Coaches keep emphasizing the same mantra: survive the regular-season grind, then peak at the right time. One Western head coach, speaking after a tight win this week, described it this way: "Everyone’s banged up. The question is: Can you win while managing minutes, or do you chase seeds and risk being on empty by the second round?" That fine line is where rotations, bench depth, and smart Player Stats management truly matter.

What’s next: must-watch matchups and shifting storylines

The immediate schedule sets up a compelling stretch for both conferences. Over the next few days, several marquee games will have real consequences for the NBA Standings: heavyweights in the East trading blows for tiebreakers, Western bubble teams facing each other in what feel like pre-Play-In eliminators, and national TV showdowns that will swing MVP narratives for a news cycle or two.

When the Celtics see another top-tier East rival, every Tatum possession will be magnified. When the Nuggets face a hungry young West squad like the Thunder or Timberwolves, every Jokic read, every defensive rotation, and every late-game set will be dissected like it’s already June. For the Lakers and Warriors, the so-called "routine" games against mid-tier opponents could end up defining their season; lose a couple of those, and the Playoff Picture gets very uncomfortable.

For fans, the prescription is simple: watch the standings as closely as the Game Highlights. A random Tuesday in February or March now carries real weight. One cold shooting night from Curry, one foul-trouble game for Giannis, one minor tweak that forces LeBron to sit, and the table at the top looks different all over again.

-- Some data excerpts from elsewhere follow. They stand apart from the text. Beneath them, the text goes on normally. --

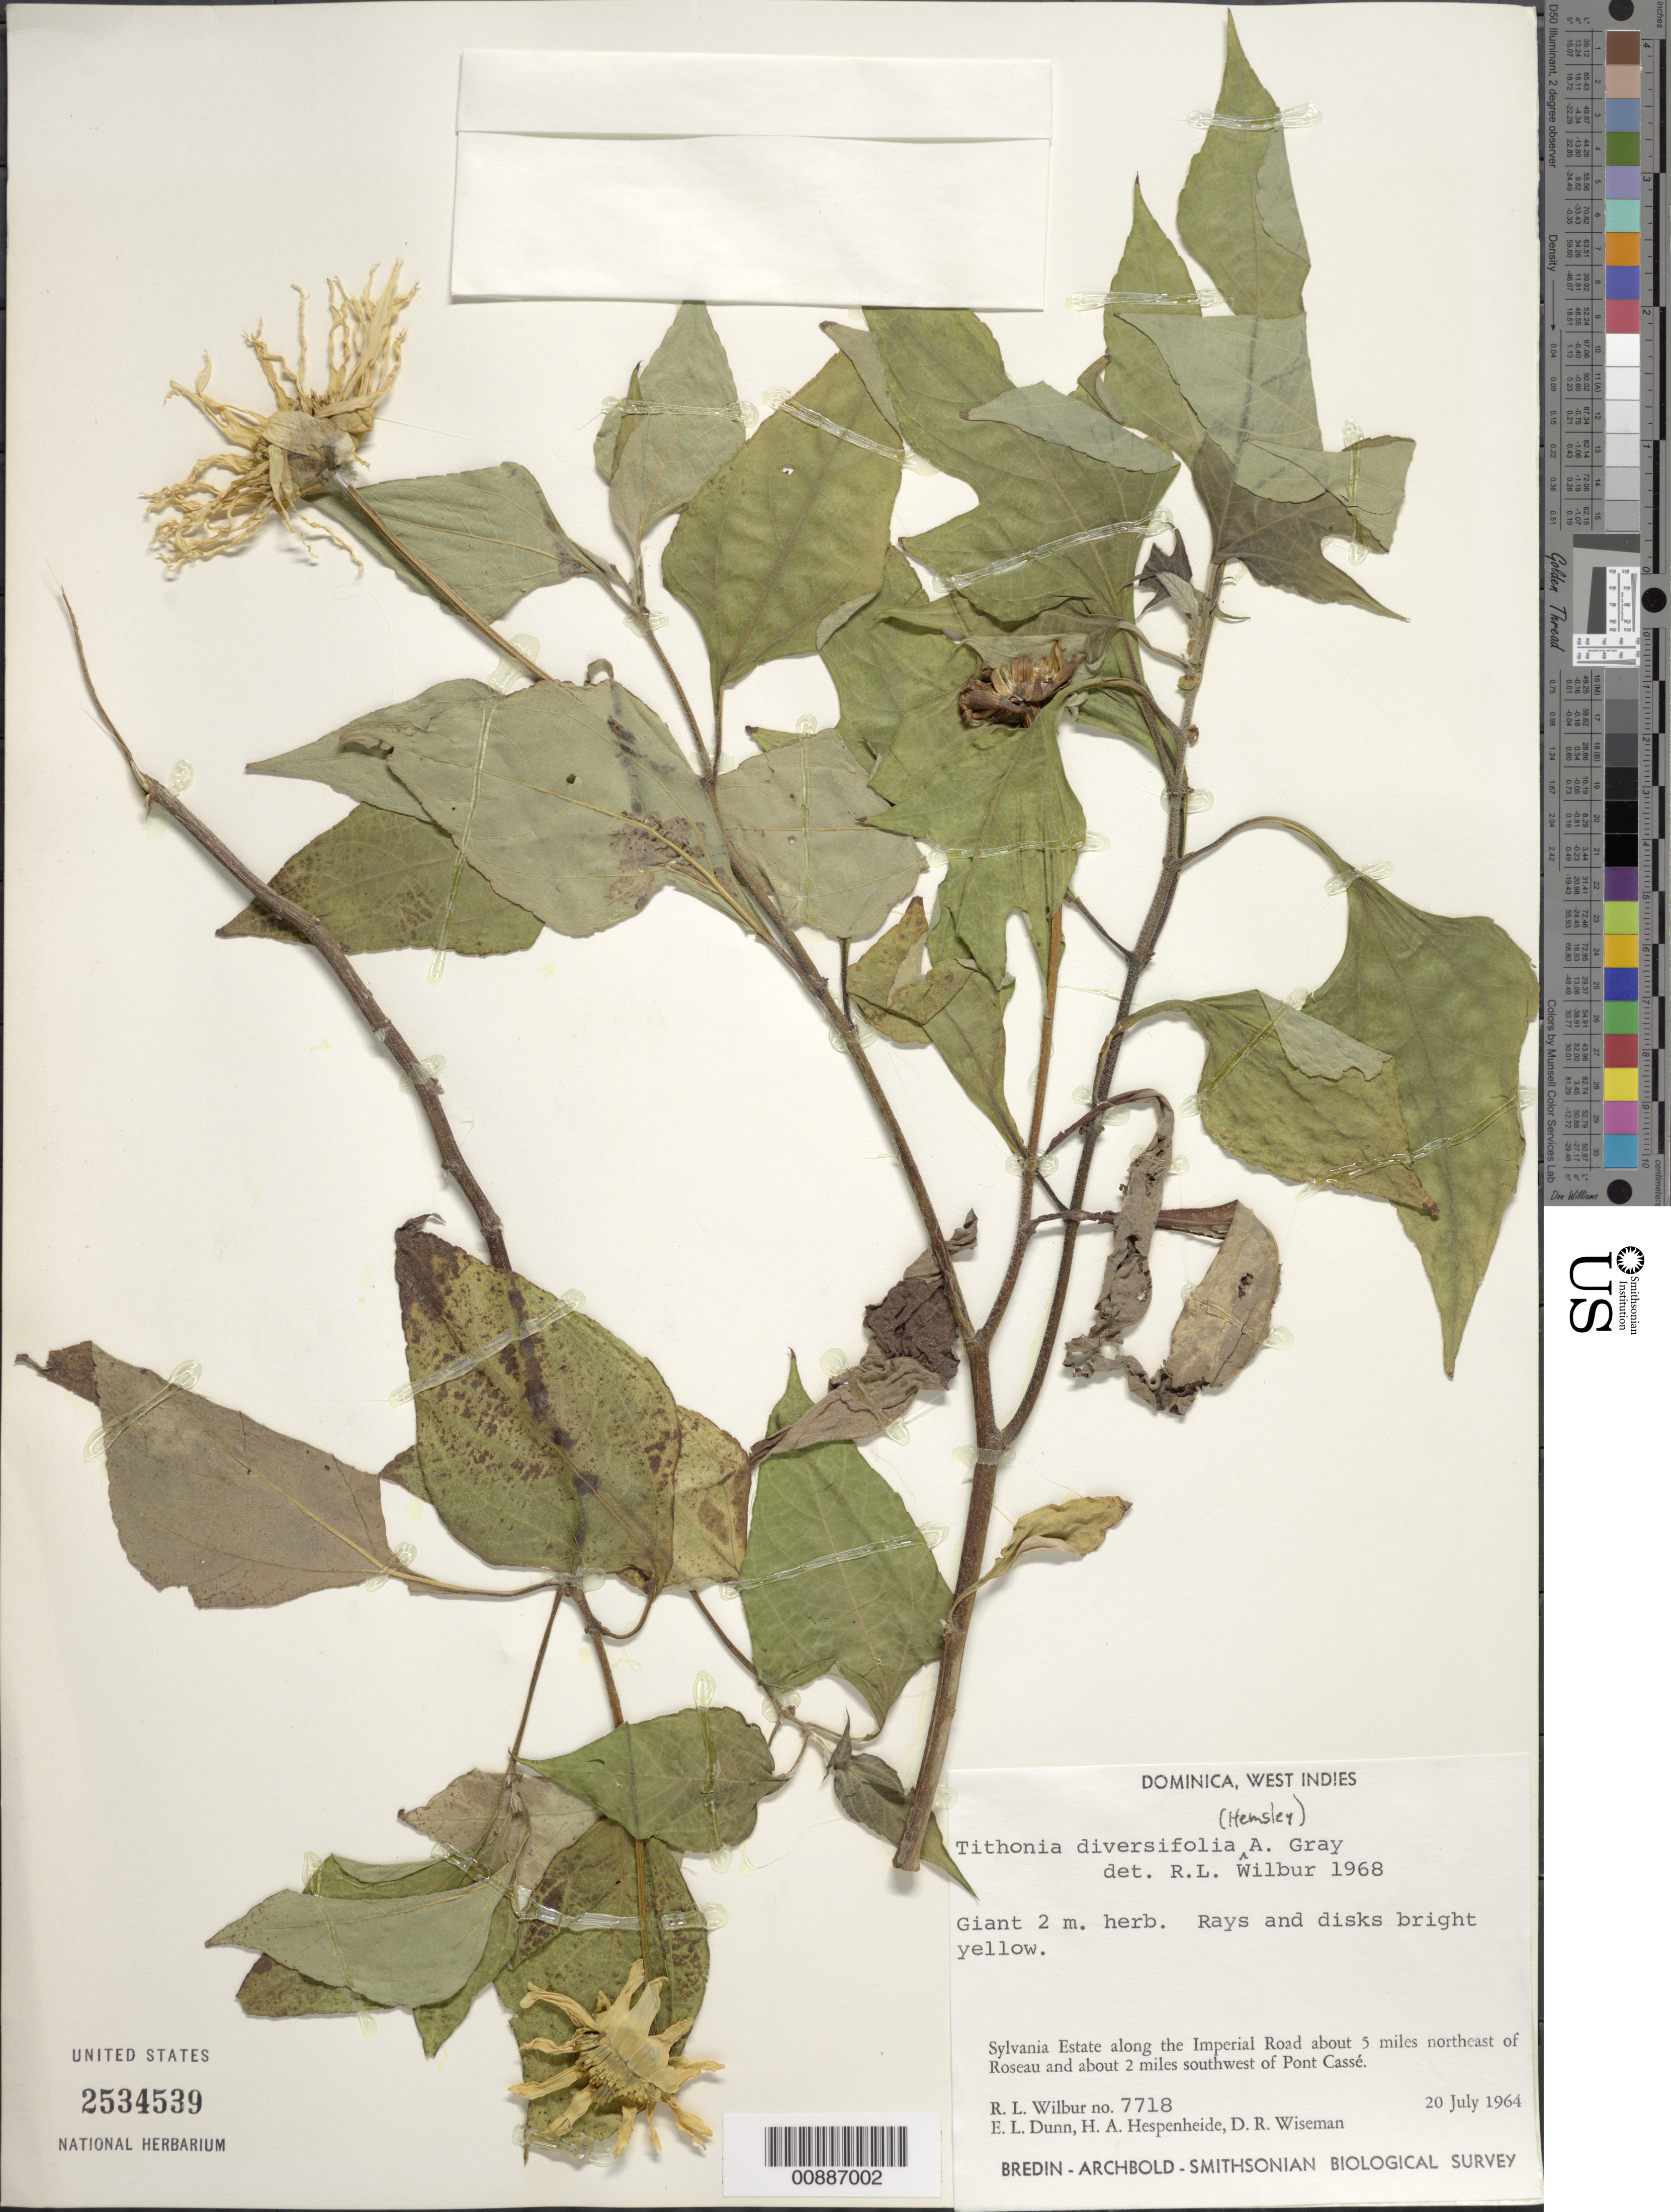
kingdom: Plantae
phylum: Tracheophyta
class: Magnoliopsida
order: Asterales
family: Asteraceae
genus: Tithonia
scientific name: Tithonia diversifolia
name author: (Hemsl.) A. Gray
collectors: R. L. Wilbur, E. Dunn, H. A. Hespenheide & D. R. Wiseman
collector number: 7718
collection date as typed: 20 Jul 1964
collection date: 1964-07-20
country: Dominica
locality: Sylvania Estate, along the Imperial Road; about 5 miles NE of Roseau and about 2 miles SW of Pont Cassé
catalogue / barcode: US 2534539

The closing stretch of this season will be a test of depth, discipline, and star power. If the early pattern holds, Boston and Denver will try to defend their spots at the summit while everyone else swings for the upset. The only sure thing is that the NBA Standings will not sit still for long, and every run, rebound, and late-game three is going to matter.

Stay close to the live box scores, track every Player Stats spike, and circle those heavyweight matchups on your calendar. The next few weeks are going to tell us who is for real, who is fading, and which superstar is ready to grab the MVP Race and refuse to let go.